**Input for this task:**
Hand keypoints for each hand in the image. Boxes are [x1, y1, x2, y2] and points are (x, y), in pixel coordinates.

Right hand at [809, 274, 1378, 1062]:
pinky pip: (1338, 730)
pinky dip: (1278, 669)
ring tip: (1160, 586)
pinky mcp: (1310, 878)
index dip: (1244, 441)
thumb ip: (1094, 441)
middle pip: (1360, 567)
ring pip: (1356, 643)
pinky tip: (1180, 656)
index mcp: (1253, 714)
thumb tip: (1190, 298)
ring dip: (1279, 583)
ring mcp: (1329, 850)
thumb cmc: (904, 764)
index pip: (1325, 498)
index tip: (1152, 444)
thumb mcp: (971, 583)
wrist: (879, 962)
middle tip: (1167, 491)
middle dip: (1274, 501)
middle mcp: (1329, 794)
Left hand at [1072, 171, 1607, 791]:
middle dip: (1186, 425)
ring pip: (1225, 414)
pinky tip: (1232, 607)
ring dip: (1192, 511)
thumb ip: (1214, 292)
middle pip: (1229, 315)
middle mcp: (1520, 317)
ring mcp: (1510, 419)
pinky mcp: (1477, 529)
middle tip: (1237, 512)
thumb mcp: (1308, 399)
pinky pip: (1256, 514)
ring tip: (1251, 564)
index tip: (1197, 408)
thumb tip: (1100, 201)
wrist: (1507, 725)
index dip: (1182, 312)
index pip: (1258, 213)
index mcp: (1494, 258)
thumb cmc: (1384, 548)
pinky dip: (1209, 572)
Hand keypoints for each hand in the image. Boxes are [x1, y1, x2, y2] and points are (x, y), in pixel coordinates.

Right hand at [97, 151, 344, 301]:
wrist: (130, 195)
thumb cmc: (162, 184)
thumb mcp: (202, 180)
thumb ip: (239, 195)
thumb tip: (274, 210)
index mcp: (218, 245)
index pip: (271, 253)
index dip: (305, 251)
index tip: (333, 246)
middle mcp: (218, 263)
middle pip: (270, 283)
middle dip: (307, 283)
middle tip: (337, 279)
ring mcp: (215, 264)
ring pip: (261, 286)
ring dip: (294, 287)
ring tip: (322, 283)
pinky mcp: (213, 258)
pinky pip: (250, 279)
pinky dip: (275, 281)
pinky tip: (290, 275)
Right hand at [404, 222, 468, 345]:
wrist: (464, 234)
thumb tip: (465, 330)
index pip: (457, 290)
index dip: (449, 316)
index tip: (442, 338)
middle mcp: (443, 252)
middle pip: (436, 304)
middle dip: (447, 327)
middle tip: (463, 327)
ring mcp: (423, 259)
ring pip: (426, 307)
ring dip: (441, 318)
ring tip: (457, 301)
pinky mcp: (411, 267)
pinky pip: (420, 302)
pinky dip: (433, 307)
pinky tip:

**What to work on:**
All lines from the one containing "thumb mcp: (1308, 399)" through the end of the listing must be transcribed exactly. No other lines belong in the answer.

**Finished exercise:**
thumb mcp: (1308, 399)
pinky pip: (1256, 514)
ring tip: (1251, 564)
index tip: (1197, 408)
thumb tip: (1100, 201)
wrist: (1507, 725)
index dip: (1182, 312)
index pip: (1258, 213)
index mcp: (1494, 258)
thumb cmc: (1384, 548)
pinky dip: (1209, 572)
Hand keypoints for each hand in the image. Boxes are [x1, y1, x2, y2] and points are (x, y), in pixel coordinates.

Right hand at [97, 151, 344, 301]:
wrist: (130, 195)
thumb cmc: (162, 184)
thumb mcp: (202, 180)
thumb ip: (239, 195)
thumb tip: (274, 210)
index mcp: (218, 245)
index pip: (271, 253)
index dip: (305, 251)
index tip: (333, 246)
middle mcp: (218, 263)
middle pip: (270, 283)
middle dip: (307, 283)
middle tip: (337, 279)
ring mcp: (215, 264)
ring pip: (261, 286)
ring dip: (294, 287)
ring tip: (322, 283)
pinky mcp: (213, 258)
pinky pip: (250, 279)
pinky dip: (275, 281)
pinky tip: (290, 275)
Right hand at [404, 222, 468, 345]:
wrist: (464, 234)
thumb tip: (465, 330)
index pip: (457, 290)
index dip: (449, 316)
index tip: (442, 338)
middle mcp: (443, 252)
middle pip: (436, 304)
middle dip: (447, 327)
middle tip: (463, 327)
ring mcp: (423, 259)
ring pip: (426, 307)
ring dip: (441, 318)
ring tip: (457, 301)
pinky mcp: (411, 267)
pinky pip: (420, 302)
pinky dip: (433, 307)
pinky tip:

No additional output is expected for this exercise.